» WHAT THIS TASK INVOLVES
What lines of the material hold the string "could"? Pull each of them out.

» INFORMATION PROVIDED
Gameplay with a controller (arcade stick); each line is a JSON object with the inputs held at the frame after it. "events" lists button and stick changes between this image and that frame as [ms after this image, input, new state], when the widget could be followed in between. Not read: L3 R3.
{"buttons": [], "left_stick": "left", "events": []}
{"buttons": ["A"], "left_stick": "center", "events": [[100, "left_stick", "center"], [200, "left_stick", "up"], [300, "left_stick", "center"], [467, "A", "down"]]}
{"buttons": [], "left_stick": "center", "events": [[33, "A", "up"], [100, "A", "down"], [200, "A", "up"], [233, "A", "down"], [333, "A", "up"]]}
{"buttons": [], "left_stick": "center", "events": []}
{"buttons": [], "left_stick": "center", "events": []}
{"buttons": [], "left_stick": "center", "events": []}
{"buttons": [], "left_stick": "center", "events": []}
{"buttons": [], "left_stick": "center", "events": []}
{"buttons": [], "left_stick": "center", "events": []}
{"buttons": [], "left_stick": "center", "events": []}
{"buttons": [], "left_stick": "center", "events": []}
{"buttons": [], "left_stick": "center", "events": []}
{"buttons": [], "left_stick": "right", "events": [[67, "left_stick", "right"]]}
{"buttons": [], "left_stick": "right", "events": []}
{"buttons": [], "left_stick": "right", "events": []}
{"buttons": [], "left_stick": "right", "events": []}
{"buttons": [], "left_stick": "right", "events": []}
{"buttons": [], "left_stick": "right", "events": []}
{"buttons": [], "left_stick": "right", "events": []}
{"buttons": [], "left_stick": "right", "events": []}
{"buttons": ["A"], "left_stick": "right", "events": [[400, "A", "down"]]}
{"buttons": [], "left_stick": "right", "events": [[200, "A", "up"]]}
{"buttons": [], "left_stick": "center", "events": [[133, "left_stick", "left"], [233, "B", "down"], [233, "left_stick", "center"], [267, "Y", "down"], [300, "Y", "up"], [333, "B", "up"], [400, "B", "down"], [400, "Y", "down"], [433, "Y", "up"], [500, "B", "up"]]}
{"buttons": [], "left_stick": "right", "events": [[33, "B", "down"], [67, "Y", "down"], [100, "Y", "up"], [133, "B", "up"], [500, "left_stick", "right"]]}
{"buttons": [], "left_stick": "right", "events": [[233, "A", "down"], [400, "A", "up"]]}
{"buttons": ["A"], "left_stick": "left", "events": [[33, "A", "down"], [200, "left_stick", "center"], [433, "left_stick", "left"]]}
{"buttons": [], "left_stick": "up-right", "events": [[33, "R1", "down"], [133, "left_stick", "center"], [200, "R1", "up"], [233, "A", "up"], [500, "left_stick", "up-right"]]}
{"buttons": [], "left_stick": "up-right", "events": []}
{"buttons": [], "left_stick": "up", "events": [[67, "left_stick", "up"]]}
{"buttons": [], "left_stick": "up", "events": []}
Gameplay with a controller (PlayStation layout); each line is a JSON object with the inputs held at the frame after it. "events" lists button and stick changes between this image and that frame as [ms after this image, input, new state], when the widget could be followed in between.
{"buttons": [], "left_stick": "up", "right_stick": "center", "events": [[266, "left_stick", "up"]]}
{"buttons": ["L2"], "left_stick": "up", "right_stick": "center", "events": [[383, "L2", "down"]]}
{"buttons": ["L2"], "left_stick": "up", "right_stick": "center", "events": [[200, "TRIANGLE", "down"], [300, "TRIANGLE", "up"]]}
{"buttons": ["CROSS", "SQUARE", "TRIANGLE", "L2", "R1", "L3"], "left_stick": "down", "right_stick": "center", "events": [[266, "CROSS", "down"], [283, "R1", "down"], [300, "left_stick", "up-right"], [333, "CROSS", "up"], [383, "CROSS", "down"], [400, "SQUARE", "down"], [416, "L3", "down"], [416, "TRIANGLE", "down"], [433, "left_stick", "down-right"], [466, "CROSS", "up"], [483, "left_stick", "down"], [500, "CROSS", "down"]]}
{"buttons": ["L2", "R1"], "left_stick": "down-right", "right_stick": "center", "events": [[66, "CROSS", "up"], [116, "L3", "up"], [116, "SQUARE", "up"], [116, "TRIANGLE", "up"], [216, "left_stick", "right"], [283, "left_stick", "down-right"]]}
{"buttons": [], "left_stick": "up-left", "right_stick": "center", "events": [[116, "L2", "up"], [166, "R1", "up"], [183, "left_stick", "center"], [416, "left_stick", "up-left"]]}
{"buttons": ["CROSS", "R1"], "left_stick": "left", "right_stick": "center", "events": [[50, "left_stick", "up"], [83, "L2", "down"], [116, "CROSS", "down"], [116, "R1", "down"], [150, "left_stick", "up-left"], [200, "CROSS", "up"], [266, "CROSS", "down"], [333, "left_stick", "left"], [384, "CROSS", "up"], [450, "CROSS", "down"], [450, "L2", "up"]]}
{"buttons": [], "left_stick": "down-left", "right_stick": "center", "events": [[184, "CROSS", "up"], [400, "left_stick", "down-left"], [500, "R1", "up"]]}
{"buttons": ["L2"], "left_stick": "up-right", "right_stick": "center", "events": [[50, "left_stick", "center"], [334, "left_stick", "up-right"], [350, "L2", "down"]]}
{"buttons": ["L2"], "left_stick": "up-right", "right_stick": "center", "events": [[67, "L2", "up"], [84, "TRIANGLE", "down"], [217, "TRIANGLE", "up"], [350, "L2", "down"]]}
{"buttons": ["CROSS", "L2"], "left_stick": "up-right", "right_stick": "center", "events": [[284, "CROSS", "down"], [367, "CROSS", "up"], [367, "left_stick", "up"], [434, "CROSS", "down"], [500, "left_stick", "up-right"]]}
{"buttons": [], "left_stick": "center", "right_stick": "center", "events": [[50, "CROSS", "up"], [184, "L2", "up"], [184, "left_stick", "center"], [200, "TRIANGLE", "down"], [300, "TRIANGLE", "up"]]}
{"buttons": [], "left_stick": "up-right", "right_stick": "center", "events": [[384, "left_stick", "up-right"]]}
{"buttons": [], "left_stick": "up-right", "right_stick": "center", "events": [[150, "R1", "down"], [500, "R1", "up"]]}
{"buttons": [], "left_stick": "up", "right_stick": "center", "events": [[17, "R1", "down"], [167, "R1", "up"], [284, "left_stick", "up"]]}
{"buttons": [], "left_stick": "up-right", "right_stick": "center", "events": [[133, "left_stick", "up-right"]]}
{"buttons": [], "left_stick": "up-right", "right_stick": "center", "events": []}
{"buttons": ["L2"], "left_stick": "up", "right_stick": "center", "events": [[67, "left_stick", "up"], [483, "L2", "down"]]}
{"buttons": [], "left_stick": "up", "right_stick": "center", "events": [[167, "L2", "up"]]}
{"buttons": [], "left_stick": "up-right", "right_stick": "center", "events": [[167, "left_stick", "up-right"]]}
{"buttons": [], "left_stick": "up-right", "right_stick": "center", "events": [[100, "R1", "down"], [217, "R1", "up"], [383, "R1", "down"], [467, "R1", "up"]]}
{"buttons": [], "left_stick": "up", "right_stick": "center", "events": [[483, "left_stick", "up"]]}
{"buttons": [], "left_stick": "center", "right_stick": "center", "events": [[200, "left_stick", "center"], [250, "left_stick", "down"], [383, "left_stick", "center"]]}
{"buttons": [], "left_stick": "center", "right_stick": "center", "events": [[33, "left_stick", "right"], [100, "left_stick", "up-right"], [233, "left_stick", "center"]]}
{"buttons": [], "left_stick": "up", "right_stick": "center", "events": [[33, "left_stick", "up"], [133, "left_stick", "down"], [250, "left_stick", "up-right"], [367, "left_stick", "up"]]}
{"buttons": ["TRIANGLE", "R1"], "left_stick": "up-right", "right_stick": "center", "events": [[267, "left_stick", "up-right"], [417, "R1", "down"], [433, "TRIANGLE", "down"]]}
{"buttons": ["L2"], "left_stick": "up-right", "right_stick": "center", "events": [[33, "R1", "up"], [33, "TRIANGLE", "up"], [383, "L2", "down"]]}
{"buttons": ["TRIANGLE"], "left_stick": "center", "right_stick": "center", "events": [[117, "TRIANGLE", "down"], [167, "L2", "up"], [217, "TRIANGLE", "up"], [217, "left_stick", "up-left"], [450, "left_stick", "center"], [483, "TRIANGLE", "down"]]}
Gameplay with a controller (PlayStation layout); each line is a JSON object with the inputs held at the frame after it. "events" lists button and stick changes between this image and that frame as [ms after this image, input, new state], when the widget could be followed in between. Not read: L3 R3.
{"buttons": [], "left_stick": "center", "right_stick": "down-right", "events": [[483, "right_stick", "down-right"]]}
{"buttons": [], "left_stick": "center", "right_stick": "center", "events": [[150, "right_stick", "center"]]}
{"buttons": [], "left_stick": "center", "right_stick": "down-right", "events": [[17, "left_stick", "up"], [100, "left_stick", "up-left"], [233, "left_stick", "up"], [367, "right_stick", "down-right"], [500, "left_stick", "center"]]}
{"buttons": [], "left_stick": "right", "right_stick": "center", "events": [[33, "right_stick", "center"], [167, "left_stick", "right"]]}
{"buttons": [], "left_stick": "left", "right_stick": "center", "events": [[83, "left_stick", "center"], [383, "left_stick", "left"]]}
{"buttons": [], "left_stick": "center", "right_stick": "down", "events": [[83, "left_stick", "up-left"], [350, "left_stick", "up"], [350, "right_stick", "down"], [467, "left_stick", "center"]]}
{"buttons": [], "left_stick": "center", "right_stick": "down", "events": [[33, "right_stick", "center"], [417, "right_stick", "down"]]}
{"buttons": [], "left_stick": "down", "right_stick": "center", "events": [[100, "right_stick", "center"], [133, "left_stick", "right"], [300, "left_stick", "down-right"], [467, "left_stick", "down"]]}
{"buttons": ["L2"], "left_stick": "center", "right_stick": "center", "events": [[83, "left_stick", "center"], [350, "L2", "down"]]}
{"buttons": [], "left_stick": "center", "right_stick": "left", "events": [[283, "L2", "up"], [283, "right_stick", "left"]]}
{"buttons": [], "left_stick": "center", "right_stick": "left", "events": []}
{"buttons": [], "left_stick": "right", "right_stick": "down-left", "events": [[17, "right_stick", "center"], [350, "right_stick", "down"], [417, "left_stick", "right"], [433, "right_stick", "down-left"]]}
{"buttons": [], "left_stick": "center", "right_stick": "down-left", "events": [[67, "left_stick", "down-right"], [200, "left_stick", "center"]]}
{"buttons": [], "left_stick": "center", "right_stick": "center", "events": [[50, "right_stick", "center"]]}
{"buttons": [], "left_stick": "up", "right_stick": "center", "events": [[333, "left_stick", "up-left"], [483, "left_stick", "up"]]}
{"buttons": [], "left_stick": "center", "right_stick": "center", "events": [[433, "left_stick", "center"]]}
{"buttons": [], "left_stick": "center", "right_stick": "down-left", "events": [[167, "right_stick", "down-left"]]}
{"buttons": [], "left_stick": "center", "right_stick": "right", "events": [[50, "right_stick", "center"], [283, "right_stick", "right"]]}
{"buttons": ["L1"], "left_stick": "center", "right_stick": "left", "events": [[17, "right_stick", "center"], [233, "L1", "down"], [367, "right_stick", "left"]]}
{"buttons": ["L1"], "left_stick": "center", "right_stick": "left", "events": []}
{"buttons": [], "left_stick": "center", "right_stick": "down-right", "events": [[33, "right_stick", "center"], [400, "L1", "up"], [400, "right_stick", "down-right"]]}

» RESULT OF THIS EXERCISE
Gameplay with a controller (arcade stick); each line is a JSON object with the inputs held at the frame after it. "events" lists button and stick changes between this image and that frame as [ms after this image, input, new state], when the widget could be followed in between. Not read: L3 R3.
Gameplay with a controller (PlayStation layout); each line is a JSON object with the inputs held at the frame after it. "events" lists button and stick changes between this image and that frame as [ms after this image, input, new state], when the widget could be followed in between.
Gameplay with a controller (PlayStation layout); each line is a JSON object with the inputs held at the frame after it. "events" lists button and stick changes between this image and that frame as [ms after this image, input, new state], when the widget could be followed in between. Not read: L3 R3.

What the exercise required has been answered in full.